眠りながら歩きたい ver.3

映画、ドラマ、小説、漫画などの感想や、心に移りゆくよしなしごとについて書きます。

「ゾンビ/ダリオ・アルジェント監修版」 感想


<あらすじ>死者が甦って生者に襲いかかり、その肉を喰うという世にも恐ろしい事態が世界中で発生。スティーブンと恋人のフラン、SWAT隊員のロジャーとピーターの4人は、スティーブンの操縦するヘリコプターで街を脱出。あてもなく行くうち、眼下に現れたのは巨大なショッピングモールだった。そこには大量の物資が残っており、彼らは、しばらくここで暮らすことにするのだが…。

世間的には、今や米国公開版がスタンダードになっているのかもしれない。久しぶりにアルジェント版を見返したのだが、これはこれで良い…というよりもむしろ、こっちが正解ではなかったか、という思いを新たにした。

今更書くまでもないが、日本公開版は、アルジェント版を編集して作られたので、当時を知る人にはこちらの方がオリジナルと言ってもよいだろう。残念なことに公開当時は小学5年生で、劇場まで足を運ぶ勇気がなく…。大変、恐ろしかったのだ。無理はない。

日本公開版予告。

もはや幻の日本公開版・冒頭シーン。

(日本版→)アルジェント版→ロメロ版→ディレクターズカット版、と右に行くに従ってドラマ部分が追加されていくので、虚無感も右に行くに従って増していく。終末の見える絶望感もより高くなる。それで退屈になるわけではなくて、やりきれない気持ちになっていくだけである。なのであまり何度も見る気にはなれない。といっても、アルジェント版が能天気な映画かというと、そんなこともなく、多少ドラマ部分があっさりしているくらいで、地獄絵図が繰り広げられることは変わりない。巨大なショッピングモールの中で裕福な暮らしを叶えても、札束を手にしても、何の意味もない。にもかかわらず、スティーブンは暴走族が乱入し略奪するのをみて、「俺たちのものだ」と怒り、族を狙撃し始める。いや、あんたのものでもないだろう、と見ながら思う。自分のものではないものを勝手に自分のものだと思い込んでいる時点で、スティーブンと族にはさして差はない。その視線は崩壊前の世界の価値観のままで、だから彼らはこの世界を生き延びることは出来ない。飽和状態の経済至上主義が崩壊したときに、何が残るか、どう生きるのか、77年当時にロメロが見据えた未来社会像は古びるどころか、リアリティを更に増している。

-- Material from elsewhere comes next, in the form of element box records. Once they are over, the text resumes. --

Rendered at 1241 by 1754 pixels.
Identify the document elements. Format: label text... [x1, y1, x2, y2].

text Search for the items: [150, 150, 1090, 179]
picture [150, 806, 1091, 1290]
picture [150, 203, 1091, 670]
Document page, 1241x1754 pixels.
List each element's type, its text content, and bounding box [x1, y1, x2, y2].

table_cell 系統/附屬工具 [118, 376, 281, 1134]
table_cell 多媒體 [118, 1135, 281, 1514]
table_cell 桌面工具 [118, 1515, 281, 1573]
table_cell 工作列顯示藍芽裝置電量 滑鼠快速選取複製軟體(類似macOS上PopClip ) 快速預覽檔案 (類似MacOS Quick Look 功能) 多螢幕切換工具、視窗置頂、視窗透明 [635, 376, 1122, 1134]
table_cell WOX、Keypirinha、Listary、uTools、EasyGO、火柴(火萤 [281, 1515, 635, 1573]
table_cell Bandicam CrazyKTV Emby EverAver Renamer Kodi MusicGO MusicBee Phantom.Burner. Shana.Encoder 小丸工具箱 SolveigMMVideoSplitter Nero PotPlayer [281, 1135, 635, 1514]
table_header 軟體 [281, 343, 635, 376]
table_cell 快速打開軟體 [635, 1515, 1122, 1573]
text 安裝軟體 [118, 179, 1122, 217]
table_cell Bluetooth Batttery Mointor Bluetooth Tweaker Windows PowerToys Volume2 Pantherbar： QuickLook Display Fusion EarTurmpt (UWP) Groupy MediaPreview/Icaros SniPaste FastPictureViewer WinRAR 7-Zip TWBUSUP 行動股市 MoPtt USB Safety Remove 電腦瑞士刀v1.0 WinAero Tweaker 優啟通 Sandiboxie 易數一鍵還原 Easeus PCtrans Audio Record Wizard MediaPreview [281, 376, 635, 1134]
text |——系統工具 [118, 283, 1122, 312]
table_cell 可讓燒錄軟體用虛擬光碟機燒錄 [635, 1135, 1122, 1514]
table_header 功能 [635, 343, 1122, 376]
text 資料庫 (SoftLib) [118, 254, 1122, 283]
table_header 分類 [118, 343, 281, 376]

アルジェント版には、ゴブリンの音楽がより多く使われているところが、ロメロ版との大きな違いだが、確かにそれだけでアクション映画風になるのだから面白いものである。ピーターが、やっぱり死に切れずに脱出をはかるところから「サラトゾム」が流れるのだが、ここは最高にかっこいい。

ロメロ版では、ご陽気なヒーロー登場めいた音楽が流れて、初めてみたときにはひっくり返った。ロメロはゴブリンの音楽を極力使わず、ありものの音楽を使用しており、そのため製作された当時の映画よりも、ずっと古い時代の映画のように思えてしまう。それが狙いだったのだが。